Researchers at University of Texas in Austin have conducted studies that found binge-watching was linked to depression and loneliness. 

“From a media effects standpoint, people who binge-watch a lot of times do it alone. There are some people who get together with friends, but a lot of people do binge-watch TV alone, and when they do that, it sometimes becomes a substitute for social interaction,” Smith explained.

Binge-watching is significant bonding time for Blue and his wife. She has a few health issues which prevent her from a lot of physical activity, so this gives them an activity to do together in their home. He enjoys discussing the shows with friends but also sees the downside of everyone watching the episodes at their own paces. 

“Watching TV is more social now than it used to be. You have to stay away from Facebook until the season is over. A main character died on last week’s episode of “The Walking Dead.” He’s been there since the first episode, and he died. Well, a lot of people seen it on Facebook before they got to watch the show. They were mad. I would be mad,” Blue said. 

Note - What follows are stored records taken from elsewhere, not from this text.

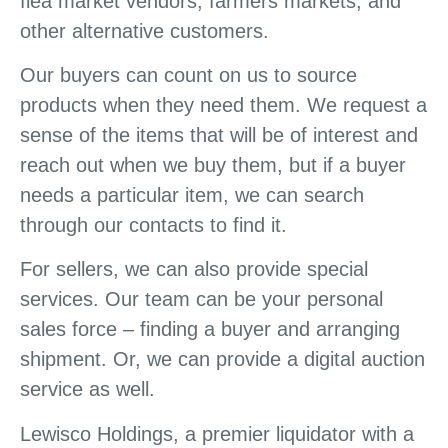
flea market vendors, farmers markets, and
other alternative customers.
Our buyers can count on us to source
products when they need them. We request a
sense of the items that will be of interest and
reach out when we buy them, but if a buyer
needs a particular item, we can search
through our contacts to find it.
For sellers, we can also provide special
services. Our team can be your personal
sales force – finding a buyer and arranging
shipment. Or, we can provide a digital auction
service as well.
Lewisco Holdings, a premier liquidator with a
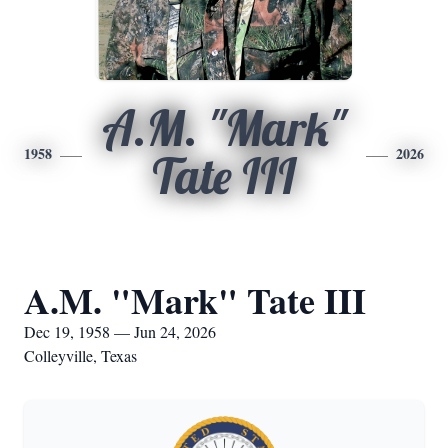
A.M. "Mark"
1958
2026
Tate III
A.M. "Mark" Tate III
Dec 19, 1958 — Jun 24, 2026
Colleyville, Texas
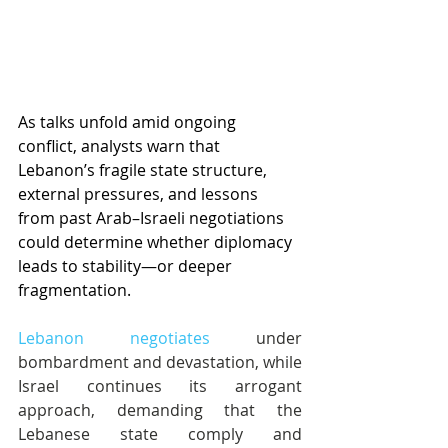
As talks unfold amid ongoing 
conflict, analysts warn that 
Lebanon’s fragile state structure, 
external pressures, and lessons 
from past Arab–Israeli negotiations 
could determine whether diplomacy 
leads to stability—or deeper 
fragmentation.
Lebanon negotiates
 under 
bombardment and devastation, while 
Israel continues its arrogant 
approach, demanding that the 
Lebanese state comply and 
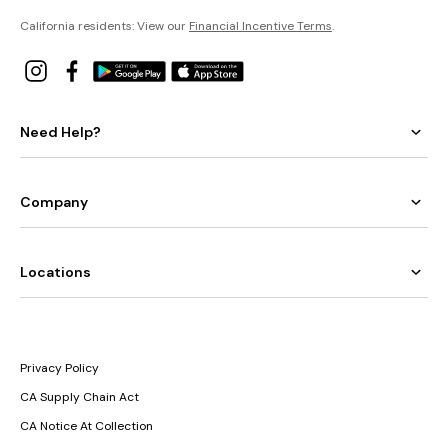
California residents: View our
Financial Incentive Terms
.
Need Help?
Company
Locations
Privacy Policy
CA Supply Chain Act
CA Notice At Collection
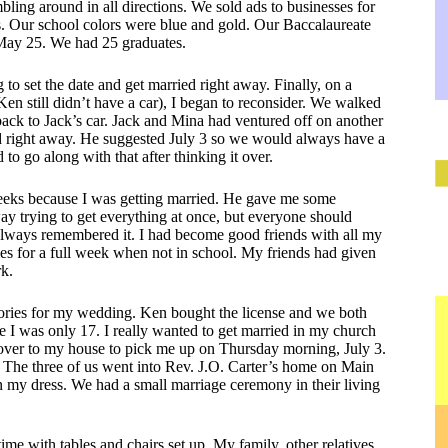
bling around in all directions. We sold ads to businesses for
s. Our school colors were blue and gold. Our Baccalaureate
ay 25. We had 25 graduates.
to set the date and get married right away. Finally, on a
 still didn’t have a car), I began to reconsider. We walked
d back to Jack’s car. Jack and Mina had ventured off on another
ried right away. He suggested July 3 so we would always have a
to go along with that after thinking it over.
weeks because I was getting married. He gave me some
y trying to get everything at once, but everyone should
 always remembered it. I had become good friends with all my
s for a full week when not in school. My friends had given
rk.
ories for my wedding. Ken bought the license and we both
e I was only 17. I really wanted to get married in my church
over to my house to pick me up on Thursday morning, July 3.
s. The three of us went into Rev. J.O. Carter’s home on Main
 my dress. We had a small marriage ceremony in their living
e with tables and chairs set up. My family, other relatives,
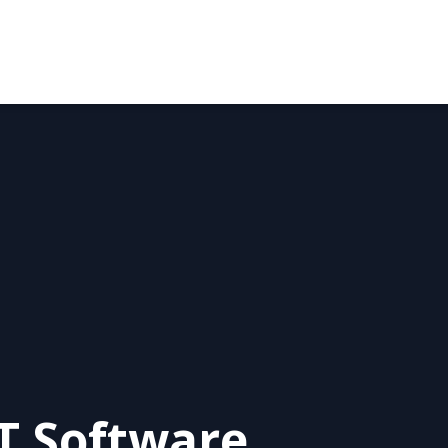
 Software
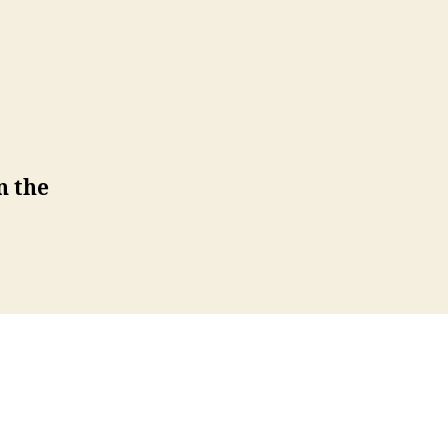
n the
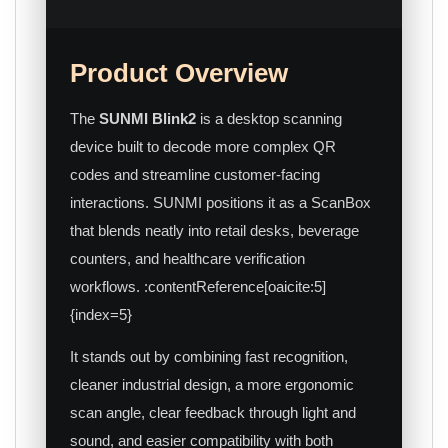
Product Overview
The
SUNMI Blink2
is a desktop scanning
device built to decode more complex QR
codes and streamline customer-facing
interactions. SUNMI positions it as a ScanBox
that blends neatly into retail desks, beverage
counters, and healthcare verification
workflows. :contentReference[oaicite:5]
{index=5}
It stands out by combining fast recognition,
cleaner industrial design, a more ergonomic
scan angle, clear feedback through light and
sound, and easier compatibility with both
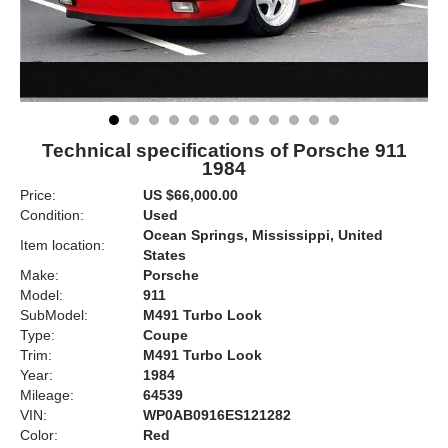
Technical specifications of Porsche 911
1984
Price:
US $66,000.00
Condition:
Used
Ocean Springs, Mississippi, United
Item location:
States
Make:
Porsche
Model:
911
SubModel:
M491 Turbo Look
Type:
Coupe
Trim:
M491 Turbo Look
Year:
1984
Mileage:
64539
VIN:
WP0AB0916ES121282
Color:
Red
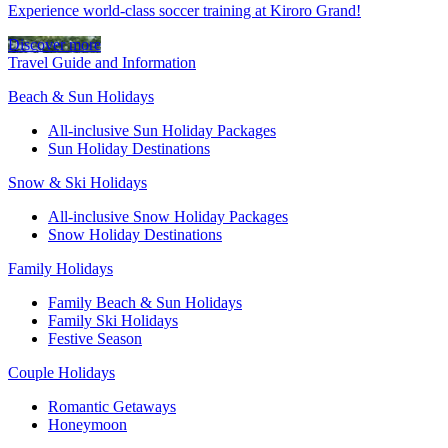
Experience world-class soccer training at Kiroro Grand!
Discover more
Travel Guide and Information
Beach & Sun Holidays
All-inclusive Sun Holiday Packages
Sun Holiday Destinations
Snow & Ski Holidays
All-inclusive Snow Holiday Packages
Snow Holiday Destinations
Family Holidays
Family Beach & Sun Holidays
Family Ski Holidays
Festive Season
Couple Holidays
Romantic Getaways
Honeymoon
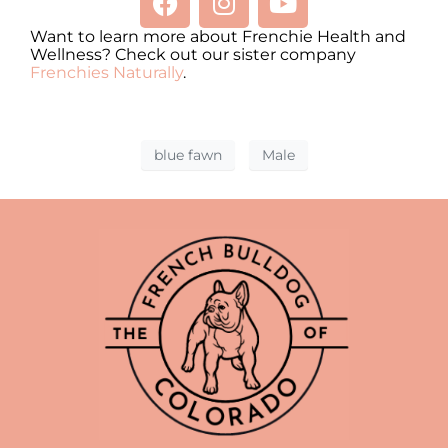
Want to learn more about Frenchie Health and
Wellness? Check out our sister company
Frenchies Naturally
.
blue fawn
Male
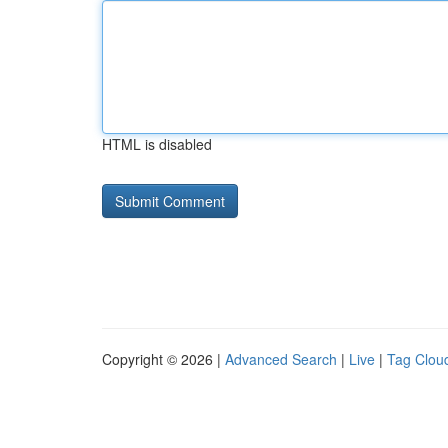
HTML is disabled
Copyright © 2026 |
Advanced Search
|
Live
|
Tag Clou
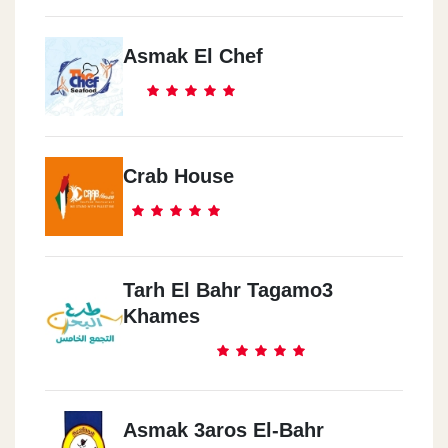
Asmak El Chef
Crab House
Tarh El Bahr Tagamo3
Khames
Asmak 3aros El-Bahr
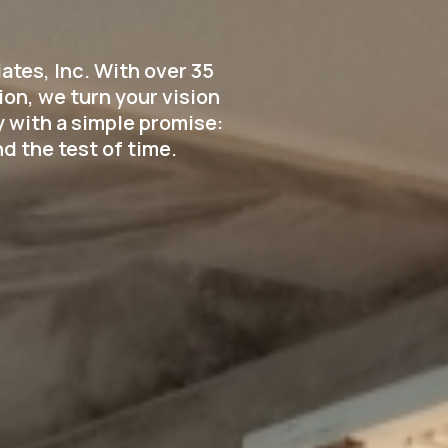
tes, Inc. With over 35
on, we turn your vision
 with a simple promise:
d the test of time.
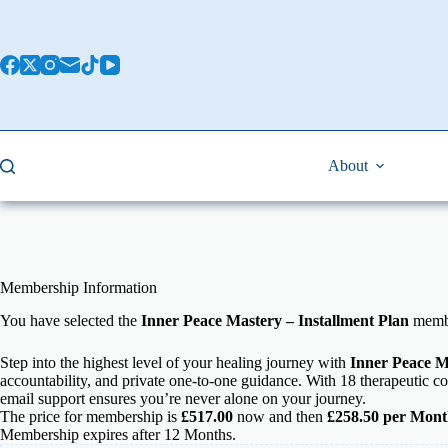
About
Membership Information
You have selected the
Inner Peace Mastery – Installment Plan
membe
Step into the highest level of your healing journey with
Inner Peace M
accountability, and private one-to-one guidance. With 18 therapeutic co
email support ensures you’re never alone on your journey.
The price for membership is
£517.00
now and then
£258.50 per Mont
Membership expires after 12 Months.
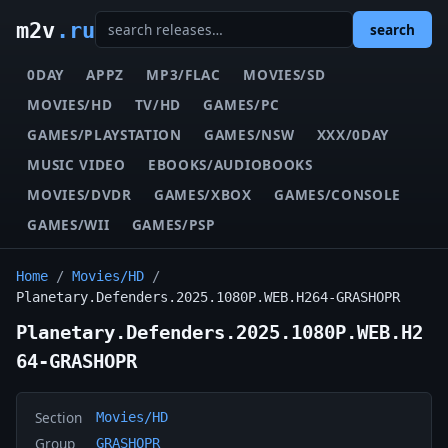
m2v
.ru
search
0DAY
APPZ
MP3/FLAC
MOVIES/SD
MOVIES/HD
TV/HD
GAMES/PC
GAMES/PLAYSTATION
GAMES/NSW
XXX/0DAY
MUSIC VIDEO
EBOOKS/AUDIOBOOKS
MOVIES/DVDR
GAMES/XBOX
GAMES/CONSOLE
GAMES/WII
GAMES/PSP
Home
/
Movies/HD
/
Planetary.Defenders.2025.1080P.WEB.H264-GRASHOPR
Planetary.Defenders.2025.1080P.WEB.H2
64-GRASHOPR
Section
Movies/HD
Group
GRASHOPR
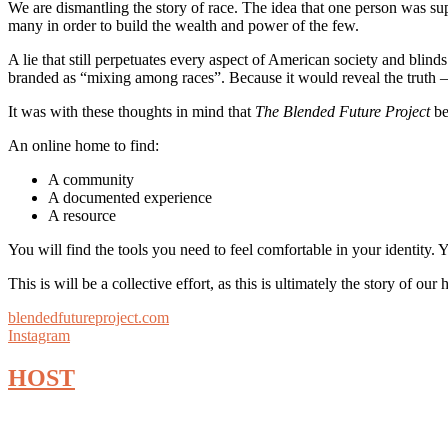
We are dismantling the story of race. The idea that one person was sup
many in order to build the wealth and power of the few.
A lie that still perpetuates every aspect of American society and blind
branded as “mixing among races”. Because it would reveal the truth – t
It was with these thoughts in mind that
The Blended Future Project
be
An online home to find:
A community
A documented experience
A resource
You will find the tools you need to feel comfortable in your identity. 
This is will be a collective effort, as this is ultimately the story of 
blendedfutureproject.com
Instagram
HOST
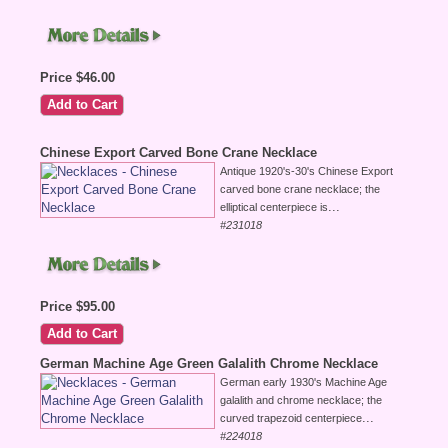
Price $46.00
Chinese Export Carved Bone Crane Necklace
Antique 1920's-30's Chinese Export
carved bone crane necklace; the
...
elliptical centerpiece is
#231018
Price $95.00
German Machine Age Green Galalith Chrome Necklace
German early 1930's Machine Age
galalith and chrome necklace; the
...
curved trapezoid centerpiece
#224018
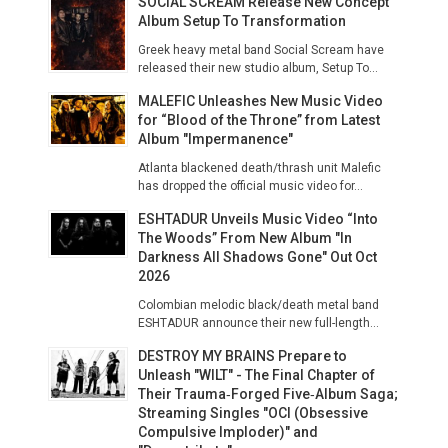
SOCIAL SCREAM Release New Concept
Album Setup To Transformation
Greek heavy metal band Social Scream have
released their new studio album, Setup To...
MALEFIC Unleashes New Music Video
for “Blood of the Throne” from Latest
Album "Impermanence"
Atlanta blackened death/thrash unit Malefic
has dropped the official music video for...
ESHTADUR Unveils Music Video “Into
The Woods” From New Album "In
Darkness All Shadows Gone" Out Oct
2026
Colombian melodic black/death metal band
ESHTADUR announce their new full-length...
DESTROY MY BRAINS Prepare to
Unleash "WILT" - The Final Chapter of
Their Trauma‑Forged Five‑Album Saga;
Streaming Singles "OCI (Obsessive
Compulsive Imploder)" and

Netflixing and binge-watching can be harmful with long-term effects, but there are a few short-term positive effects such as stress relief. Coleman and Blue both said that when they sit down to binge-watch, they like to get their minds off their lives and immerse themselves in a story. 

“Enjoyment of the actual content can be more enjoyable to sit down and watch several episodes at one time, versus watching one and waiting the traditional week to see another episode,” Smith explained. “Just because you get into a story, and then you don’t want to leave that story, and you don’t want to leave those characters behind. TV episodes usually have some kind of cliffhanger at the end of the episode. There’s some plot point that’s unresolved, so if you go ahead and watch several episodes at once, you go ahead and resolve that plot point and move on. I think people do find that enjoyable.”

Luckily, there are ways to keep binge-watching your favorite TV shows and avoid the long-term effects.  Limiting watching to a few hours a day mixed with some form of exercise would allow you to keep your health balanced, so you can veg out on the couch worry-free.